Een arts zou dit boek hebben moeten schrijven. Het zou geschreven moeten zijn door een betrouwbare expert in een witte jas, met jaren en jaren ervaring en tientallen artikelen in medische tijdschriften op zijn naam. Als mijn naam op de kaft van dit boek gevolgd werd door de kwalificatie ‘arts’, was het niet nodig geweest dit hoofdstuk te schrijven. De bedoeling van dit hoofdstuk is dat het je een reden geeft om te vertrouwen op wat ik over pijn te zeggen heb, een reden om je ongeloof even opzij te zetten en mijn methode een eerlijke kans te geven. Het beste bewijs dat mijn methode werkt, komt voort uit je eigen ervaring ermee. Alleen door het zelf uit te proberen, kun je mijn bewering over zijn succes op zijn waarde beoordelen.

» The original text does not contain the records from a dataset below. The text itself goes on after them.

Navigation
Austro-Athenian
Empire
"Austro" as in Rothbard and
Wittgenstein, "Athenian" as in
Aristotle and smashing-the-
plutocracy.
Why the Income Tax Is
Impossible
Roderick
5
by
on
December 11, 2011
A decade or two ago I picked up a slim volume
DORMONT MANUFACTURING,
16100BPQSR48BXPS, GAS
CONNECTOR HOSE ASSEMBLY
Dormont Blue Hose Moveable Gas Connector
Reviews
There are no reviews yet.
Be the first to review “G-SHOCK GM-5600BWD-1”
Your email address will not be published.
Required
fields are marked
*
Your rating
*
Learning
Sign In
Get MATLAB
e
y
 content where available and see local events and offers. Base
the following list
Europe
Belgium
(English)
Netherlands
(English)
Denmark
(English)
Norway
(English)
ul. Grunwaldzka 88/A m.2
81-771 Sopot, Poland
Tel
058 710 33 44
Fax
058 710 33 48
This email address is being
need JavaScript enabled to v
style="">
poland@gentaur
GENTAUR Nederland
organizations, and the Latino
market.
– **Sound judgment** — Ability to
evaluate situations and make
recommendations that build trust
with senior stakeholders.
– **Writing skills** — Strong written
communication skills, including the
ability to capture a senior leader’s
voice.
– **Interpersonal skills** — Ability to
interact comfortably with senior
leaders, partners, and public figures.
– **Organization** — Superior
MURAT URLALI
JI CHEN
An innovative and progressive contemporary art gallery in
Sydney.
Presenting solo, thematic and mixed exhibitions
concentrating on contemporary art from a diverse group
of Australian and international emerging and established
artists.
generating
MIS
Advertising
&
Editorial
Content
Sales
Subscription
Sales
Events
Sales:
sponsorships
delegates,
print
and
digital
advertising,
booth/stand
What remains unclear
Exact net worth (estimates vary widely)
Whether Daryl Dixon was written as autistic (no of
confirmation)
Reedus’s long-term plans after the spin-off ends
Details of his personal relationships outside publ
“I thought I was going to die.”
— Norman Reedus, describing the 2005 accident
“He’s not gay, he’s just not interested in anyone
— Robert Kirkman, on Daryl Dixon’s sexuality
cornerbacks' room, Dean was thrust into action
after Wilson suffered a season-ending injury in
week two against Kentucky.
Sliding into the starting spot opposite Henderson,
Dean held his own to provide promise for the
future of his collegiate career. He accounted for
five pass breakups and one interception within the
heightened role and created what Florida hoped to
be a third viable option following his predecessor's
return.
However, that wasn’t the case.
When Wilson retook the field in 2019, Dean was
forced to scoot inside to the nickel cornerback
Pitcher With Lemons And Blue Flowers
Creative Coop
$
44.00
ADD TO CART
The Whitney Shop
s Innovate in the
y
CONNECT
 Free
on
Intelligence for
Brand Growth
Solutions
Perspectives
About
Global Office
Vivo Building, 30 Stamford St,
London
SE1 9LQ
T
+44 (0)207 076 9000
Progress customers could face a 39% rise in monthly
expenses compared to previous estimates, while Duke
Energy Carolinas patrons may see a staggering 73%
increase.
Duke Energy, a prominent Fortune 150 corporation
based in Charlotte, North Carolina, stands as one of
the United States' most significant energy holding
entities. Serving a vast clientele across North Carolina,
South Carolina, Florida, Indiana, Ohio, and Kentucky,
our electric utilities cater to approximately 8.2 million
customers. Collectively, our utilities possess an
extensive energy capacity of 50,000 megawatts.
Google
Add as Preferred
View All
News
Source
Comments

Ik beweer niet dat ik een pijnexpert ben. Dat zijn Travell en Simons. Met het schrijven van dit boek heb ik vooral geprobeerd hun enorme hoeveelheid kennis in een begrijpelijker vorm te gieten en het aan jou over te dragen. Maar het feit dat ik heb uitgepuzzeld hoe ik mijn eigen pijn kon verhelpen, heeft ook zijn waarde. En ook het feit dat ik gediplomeerd massagetherapeut ben, omdat ik mijzelf en mijn cliënten heb laten voelen dat ik weet hoe ik pijn voor anderen kan verhelpen.

Het leek me dat je geïnteresseerd zou zijn in het verhaal over mijn schouder. Ik dacht ook dat je zou willen weten hoe de wijsheid van Janet Travell en David Simons mij hielpen mijn problemen te overwinnen en hoe ze me een totaal nieuw leven hebben gegeven. Ik dacht dat het verhaal van mijn succes bij het verslaan van de pijn je misschien een sprankje hoop zou geven: mijn nieuwe leven biedt ook jou de mogelijkheid van een nieuw leven. Mijn hoop is dat dit boek bruikbaar is. Jij bent degene die laat zien of dat zo is.